If for no other reason than to reassure
himself that Ms. Bligh was keeping out of trouble.
* * *
“Sadie, just take the damn thing off!” Cassie
had already dropped her own bikini top into the pool bag at her
feet. Sadie summoned up her courage, reached around her back and
popped the snap on her bikini. There were maybe fifty guys around
the pool, but only about a dozen women, several of whom appeared to
be in their fifties and sixties. They had way more guts than she
did.
“That’s better,” Cassie said with an
encouraging smile. “Now, lie back and enjoy the attention.”

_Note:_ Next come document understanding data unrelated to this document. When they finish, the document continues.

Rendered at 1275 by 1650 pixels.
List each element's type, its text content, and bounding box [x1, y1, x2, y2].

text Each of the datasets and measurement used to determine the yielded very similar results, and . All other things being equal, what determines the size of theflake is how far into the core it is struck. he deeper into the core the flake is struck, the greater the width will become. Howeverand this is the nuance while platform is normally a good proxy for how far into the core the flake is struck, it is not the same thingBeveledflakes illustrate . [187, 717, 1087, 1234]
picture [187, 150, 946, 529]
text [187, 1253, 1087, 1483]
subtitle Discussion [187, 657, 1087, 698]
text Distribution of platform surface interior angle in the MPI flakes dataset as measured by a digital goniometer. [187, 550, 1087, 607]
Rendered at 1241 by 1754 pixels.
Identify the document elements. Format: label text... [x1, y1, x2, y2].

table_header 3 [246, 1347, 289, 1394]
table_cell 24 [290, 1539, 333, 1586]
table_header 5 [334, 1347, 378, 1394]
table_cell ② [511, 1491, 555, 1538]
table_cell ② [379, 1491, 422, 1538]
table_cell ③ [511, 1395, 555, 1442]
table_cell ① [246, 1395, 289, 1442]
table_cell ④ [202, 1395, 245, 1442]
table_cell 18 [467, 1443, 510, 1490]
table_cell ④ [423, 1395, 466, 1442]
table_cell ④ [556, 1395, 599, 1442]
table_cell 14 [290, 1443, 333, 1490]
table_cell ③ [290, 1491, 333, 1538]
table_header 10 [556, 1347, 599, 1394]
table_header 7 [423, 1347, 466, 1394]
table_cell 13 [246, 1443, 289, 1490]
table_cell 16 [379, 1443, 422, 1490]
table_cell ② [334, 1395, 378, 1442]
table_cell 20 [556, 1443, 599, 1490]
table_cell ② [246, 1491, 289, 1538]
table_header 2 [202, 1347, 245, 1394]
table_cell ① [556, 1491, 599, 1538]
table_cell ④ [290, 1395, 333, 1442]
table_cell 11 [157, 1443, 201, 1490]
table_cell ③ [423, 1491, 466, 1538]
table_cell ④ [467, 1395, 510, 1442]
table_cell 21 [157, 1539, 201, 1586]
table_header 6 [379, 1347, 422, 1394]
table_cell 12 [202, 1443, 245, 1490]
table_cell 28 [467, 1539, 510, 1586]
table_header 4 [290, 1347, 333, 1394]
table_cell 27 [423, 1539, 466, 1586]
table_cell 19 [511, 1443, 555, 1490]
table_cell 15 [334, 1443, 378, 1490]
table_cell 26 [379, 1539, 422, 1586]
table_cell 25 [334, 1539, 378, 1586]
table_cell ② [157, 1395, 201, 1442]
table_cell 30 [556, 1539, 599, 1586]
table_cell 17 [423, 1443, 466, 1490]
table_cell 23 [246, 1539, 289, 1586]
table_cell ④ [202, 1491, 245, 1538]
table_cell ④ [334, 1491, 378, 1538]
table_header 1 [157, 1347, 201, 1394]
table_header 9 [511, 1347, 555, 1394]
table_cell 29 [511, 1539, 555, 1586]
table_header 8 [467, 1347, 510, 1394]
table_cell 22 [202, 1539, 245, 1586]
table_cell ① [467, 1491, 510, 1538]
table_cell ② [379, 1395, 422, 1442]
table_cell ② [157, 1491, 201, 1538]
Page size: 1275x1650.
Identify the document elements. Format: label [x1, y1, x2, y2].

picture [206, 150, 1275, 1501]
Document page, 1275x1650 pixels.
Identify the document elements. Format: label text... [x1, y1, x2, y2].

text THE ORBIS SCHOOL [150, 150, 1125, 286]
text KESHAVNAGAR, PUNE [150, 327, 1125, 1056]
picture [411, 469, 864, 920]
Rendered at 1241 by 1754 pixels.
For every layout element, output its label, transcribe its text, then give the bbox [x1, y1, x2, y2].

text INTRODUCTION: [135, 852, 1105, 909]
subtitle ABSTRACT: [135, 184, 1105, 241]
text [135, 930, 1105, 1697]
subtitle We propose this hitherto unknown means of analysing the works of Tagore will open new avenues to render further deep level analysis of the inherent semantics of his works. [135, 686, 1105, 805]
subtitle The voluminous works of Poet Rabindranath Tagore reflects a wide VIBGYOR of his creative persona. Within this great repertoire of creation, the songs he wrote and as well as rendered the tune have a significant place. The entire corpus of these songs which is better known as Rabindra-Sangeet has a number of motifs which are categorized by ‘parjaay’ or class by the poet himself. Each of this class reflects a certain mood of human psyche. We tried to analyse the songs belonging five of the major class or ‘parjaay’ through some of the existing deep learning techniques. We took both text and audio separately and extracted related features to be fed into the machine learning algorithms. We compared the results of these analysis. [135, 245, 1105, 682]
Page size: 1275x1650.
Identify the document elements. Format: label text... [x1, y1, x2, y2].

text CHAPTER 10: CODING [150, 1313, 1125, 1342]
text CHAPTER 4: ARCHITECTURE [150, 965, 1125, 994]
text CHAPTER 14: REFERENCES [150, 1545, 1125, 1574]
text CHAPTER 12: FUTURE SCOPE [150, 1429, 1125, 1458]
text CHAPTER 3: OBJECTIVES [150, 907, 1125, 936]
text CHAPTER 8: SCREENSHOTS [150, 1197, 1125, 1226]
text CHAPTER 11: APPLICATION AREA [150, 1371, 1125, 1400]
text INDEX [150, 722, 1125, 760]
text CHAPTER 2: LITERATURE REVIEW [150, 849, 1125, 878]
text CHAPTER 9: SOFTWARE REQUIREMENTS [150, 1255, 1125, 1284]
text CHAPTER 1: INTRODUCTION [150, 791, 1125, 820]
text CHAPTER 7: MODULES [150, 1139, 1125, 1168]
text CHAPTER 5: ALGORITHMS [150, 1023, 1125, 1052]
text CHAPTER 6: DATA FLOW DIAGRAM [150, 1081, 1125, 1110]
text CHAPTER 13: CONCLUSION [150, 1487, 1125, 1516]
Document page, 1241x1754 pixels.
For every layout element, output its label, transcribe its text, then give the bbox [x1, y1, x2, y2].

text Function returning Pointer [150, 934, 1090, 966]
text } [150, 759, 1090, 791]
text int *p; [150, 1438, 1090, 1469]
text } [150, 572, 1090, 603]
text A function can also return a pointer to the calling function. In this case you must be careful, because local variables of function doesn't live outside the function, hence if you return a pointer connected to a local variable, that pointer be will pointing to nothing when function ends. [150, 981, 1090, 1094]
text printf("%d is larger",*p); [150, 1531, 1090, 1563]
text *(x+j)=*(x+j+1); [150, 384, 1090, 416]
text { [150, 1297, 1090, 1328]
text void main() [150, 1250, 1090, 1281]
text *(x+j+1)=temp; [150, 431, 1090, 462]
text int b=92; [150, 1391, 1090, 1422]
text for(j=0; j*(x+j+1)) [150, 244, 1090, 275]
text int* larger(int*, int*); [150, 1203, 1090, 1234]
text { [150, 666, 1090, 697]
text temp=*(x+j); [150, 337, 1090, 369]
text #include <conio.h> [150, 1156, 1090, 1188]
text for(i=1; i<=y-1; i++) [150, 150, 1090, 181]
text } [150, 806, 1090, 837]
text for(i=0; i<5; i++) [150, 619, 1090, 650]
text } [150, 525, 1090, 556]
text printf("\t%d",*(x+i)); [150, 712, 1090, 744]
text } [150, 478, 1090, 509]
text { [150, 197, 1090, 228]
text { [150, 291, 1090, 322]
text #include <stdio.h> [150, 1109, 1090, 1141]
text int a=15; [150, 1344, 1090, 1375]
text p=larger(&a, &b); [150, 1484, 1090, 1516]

Sadie gritted her teeth, tamping down the
urge to fold her arms across her chest. Fooling around at a sunny
topless pool had seemed like a fun idea back in frozen Chicago. But
now that the skin had hit the sun, so to speak, she had to struggle
with an overwhelming sense of vulnerability.
Arranging a fluffy pillow that smelled of
coconut-scented suntan lotion behind her head, she cautiously
stretched out on the day-bed they’d reserved. There was more than
enough room for her and Cassie, though it couldn’t hold a candle to
the luxury of the private cabanas that hovered haughtily over the
less fortunate below. A couple of them had been rented by a group
of noisy, twenty-something young men. In between gulps from tall
beer glasses and boisterous laughter, the guys diligently surveyed
the limited number of female breasts below.
The Desert Oasis had fittingly named this
pool
Skin.
It hummed with noisy energy in the dry heat that
was tempered only slightly by the tall, swaying palm trees
surrounding the pool area. Rock music blared from speakers on all
sides, and a deejay kept up a steady stream of jokes in between
songs—some ribald enough to bring a hot flush to Sadie’s face. In
fact, the whole thing was beginning to feel like torture, not the
sexy escapade she had once hoped it would be.